Dans le cas des deux véhicules cités en titre, le problème majeur est celui de l’adéquation entre la résistance aux Improvised Explosive Devices (IED), la mobilité en terrain urbain ou semi-urbain et l’ouverture « sociale » qu’ils permettent dans les relations avec la population.

C’est d’autant plus d’actualité depuis le 17 février, jour où l’Associated Press a fait mention d’un rapport concernant la fourniture de véhicules type MRAP (Mine Resistant Ambush Protected) dans les unités de Marines déployées en Irak. Selon Franz GAYL, auteur du rapport, la fourniture du véhicule aurait été stoppée par les services de logistique et d’acquisition de l’USMC, alors même que les commandants d’unité sur le terrain le réclamaient. La polémique a enflé lorsque GAYL a indiqué que ce délai inutile aurait coûté des vies, le MRAP semblant bien étudié pour contrer la menace des explosifs improvisés (IED). Après avoir réclamé une enquête, les officiels du Corps des Marines auraient décidé de mettre fin aux recherches de GAYL.

Quoiqu’il en soit des problèmes bureaucratiques que cela implique, il est intéressant de se pencher sur les caractéristiques de ce véhicule, en gardant à l’esprit que les pertes ne dépendent pas que du matériel, mais avant tout des décisions humaines et de la friction inhérente à la guerre.

MRAP

En supplément, une animation sur le MRAP:

MRAP Flash
Concernant le STRYKER, même si le véhicule a été enterrée par de nombreux spécialistes de la COIN pour sa vulnérabilité autant que pour sa « fermeture » sociale, d’autres témoignages indiquent l’inverse, notamment du fait de sa mobilité et de sa puissance de feu.

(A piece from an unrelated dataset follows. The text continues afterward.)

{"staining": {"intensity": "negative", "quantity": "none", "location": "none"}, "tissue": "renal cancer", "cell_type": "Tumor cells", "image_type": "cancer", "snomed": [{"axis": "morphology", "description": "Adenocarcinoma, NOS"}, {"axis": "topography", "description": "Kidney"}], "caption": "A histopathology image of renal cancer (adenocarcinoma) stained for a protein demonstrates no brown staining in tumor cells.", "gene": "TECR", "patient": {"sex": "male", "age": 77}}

Est-il nécessaire d’ajouter qu’aucun des deux véhicules ne fournit une protection suffisante contre les EFP (Explosively Formed Projectiles) dont sont friands les groupes spéciaux pro-iraniens ou les milices de Moqtada Al Sadr

mise à jour/précisions:

Mon propos n’est évidemment pas de comparer les deux matériels. Ils ne boxent pas dans la même catégorie:

  • le Stryker est un VBCI (Mowhag suisse 8X8). Il arme les brigades intérimaires (IBCT), c’est à dire les unités qui ne sont pas encore « transformables » (et donc dans l’attente du Future Combat System)
  • le MRAP est un véhicule de transport type HUMWEE, développé à la demande du Pentagone (800 000$ pièce!) mais dont le principal client à ce jour est le Corps des Marines.

Sur ce dernier point, il faut signaler que le 19 octobre dernier les autorités de l’institution ont demandé à ralentir le déploiement de ces matériels en Irak sous le double motif qu’ils étaient « trop lourds » (les Marines se voulant « expéditionnaires ») et qu’ils répondaient à un besoin tactique immédiat (contrer les IED) mais pas forcément pertinent dans le futur.

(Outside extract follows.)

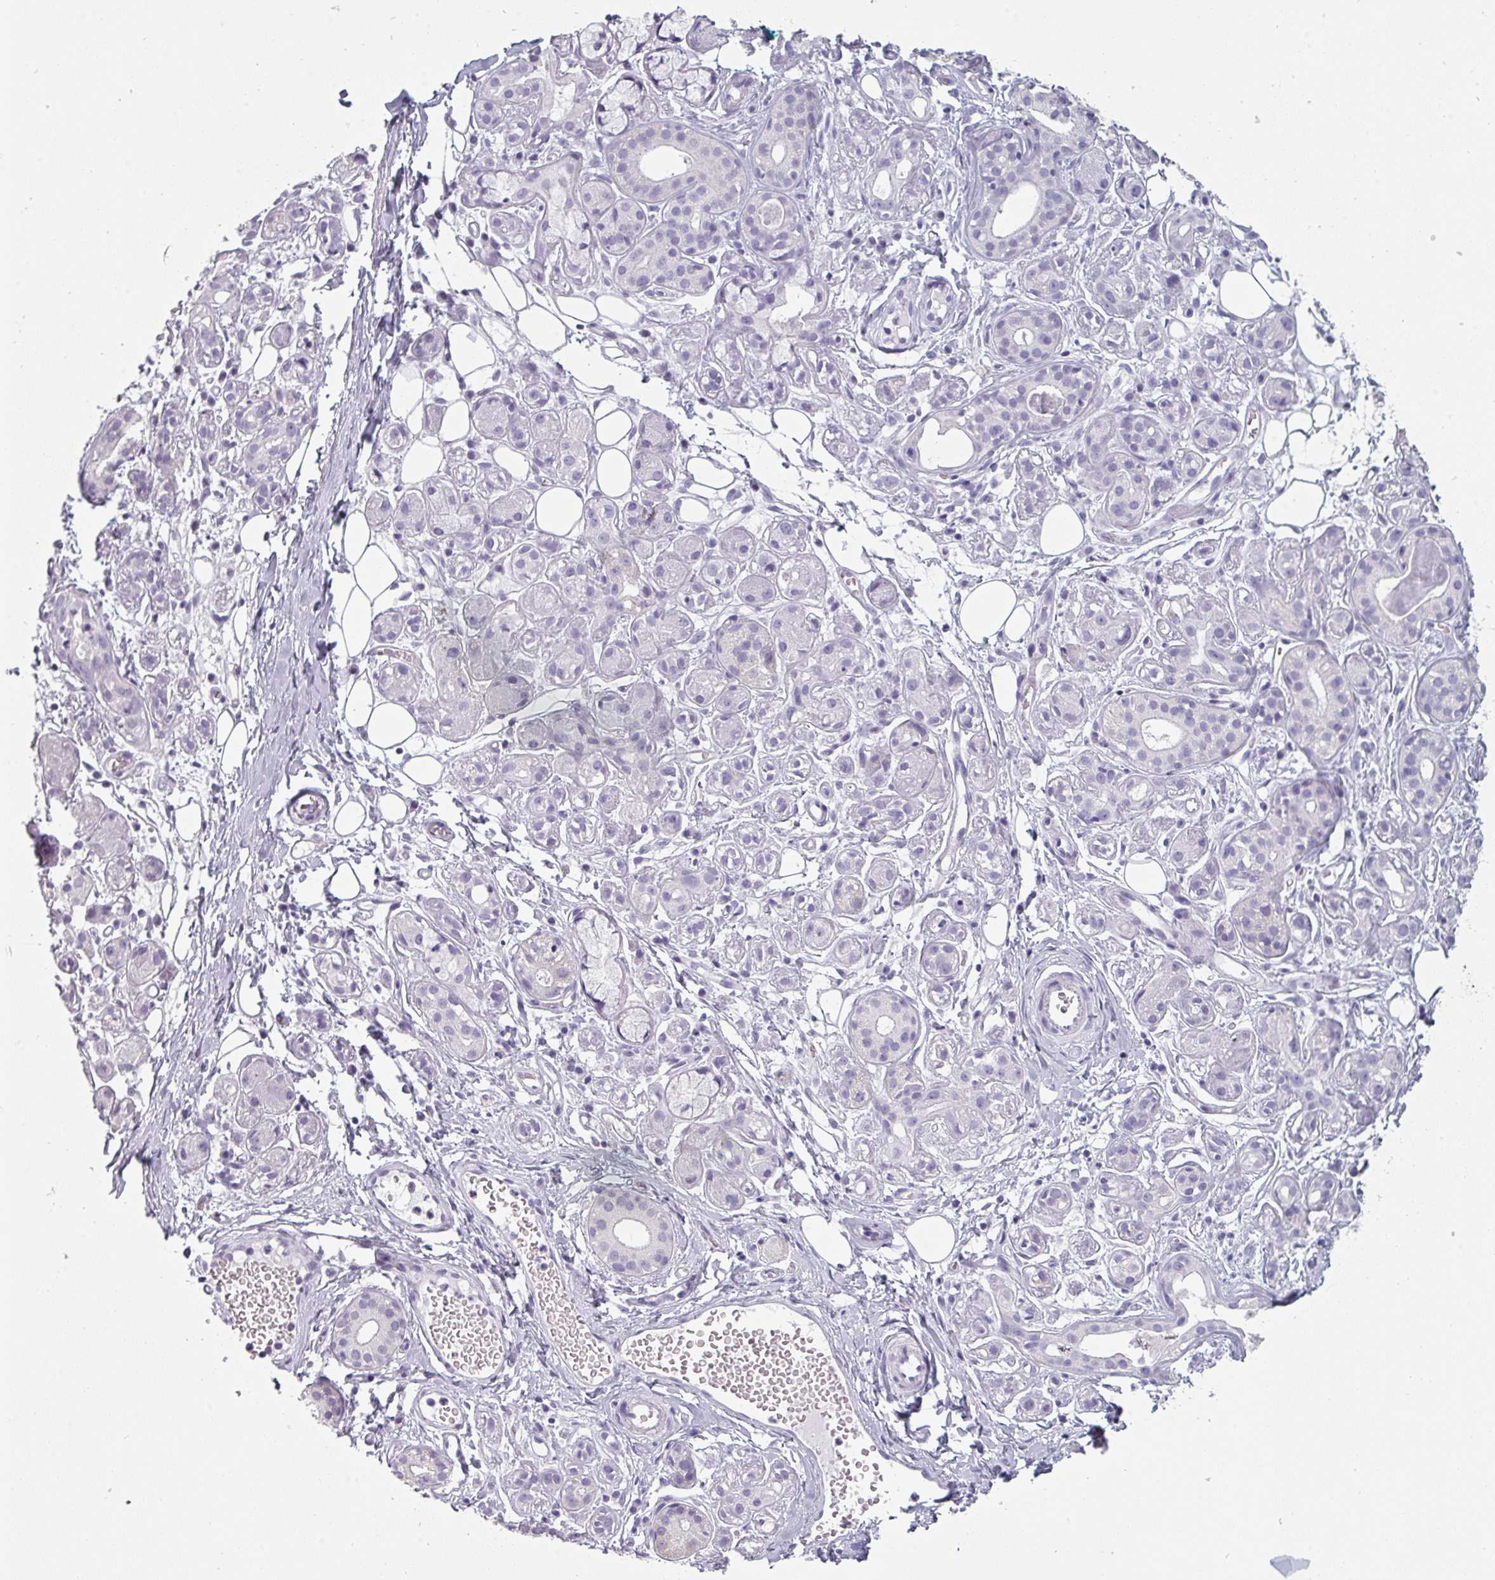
{"staining": {"intensity": "negative", "quantity": "none", "location": "none"}, "tissue": "salivary gland", "cell_type": "Glandular cells", "image_type": "normal", "snomed": [{"axis": "morphology", "description": "Normal tissue, NOS"}, {"axis": "topography", "description": "Salivary gland"}], "caption": "Photomicrograph shows no protein positivity in glandular cells of unremarkable salivary gland.", "gene": "SFTPA1", "patient": {"sex": "male", "age": 54}}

Concernant son usage tactique, le MRAP est effectivement efficace en protection des forces. Toutefois, son usage en contre-insurrection est fortement discuté: imposant, menaçant, isolant.

Enfin, il est intéressant de noter que James CONWAY, commandant du Corps des Marines (CMC), a pris cette décision à l’invitation du think tank CBSA (Center for Budgetary and Strategic Assessment) qui a produit un rapport sur le sujet. Ce groupe a été formé à l’initiative du LCL en retraite de l’Army Andrew KREPINEVICH. Connu pour un livre contestant la version officielle de l’institution sur la guerre du Vietnam, KREPINEVICH fut dans les années 1990 l’un des principaux promoteurs de la « Révolution dans les Affaires Militaires » (RMA). A ce titre, son think tank continue aujourd’hui à pourchasser les programmes d’acquisition qui lui semble inutiles et dépassés. Dans ce rapport, il est souligné notamment l’inutilité de tout blindage excessif en contre-insurrection. Voila de quoi donner du grain à moudre à Joseph HENROTIN. En effet, l’idée qu’il faille se débarrasser des chars et autres unités blindées est typique des partisans de la RMA qui pensent « light », à l’instar de Douglas McGREGOR en 2003 ou encore de D. RUMSFELD lui-même (cf. le modèle afghan: des forces spéciales, des munitions à guidage de précision, des milices locales). Or, loin d’être rendu caduc par la contre-insurrection, le blindage reste un élément essentiel de la protection des forces, notamment en combat urbain, mais aussi dans la lutte anti-IED (à noter d’ailleurs, digression nécessaire, que certaines unités retrouvent les joies de l’air assault -soient les déplacements par hélicoptère- notamment dans le sud de BAGDAD).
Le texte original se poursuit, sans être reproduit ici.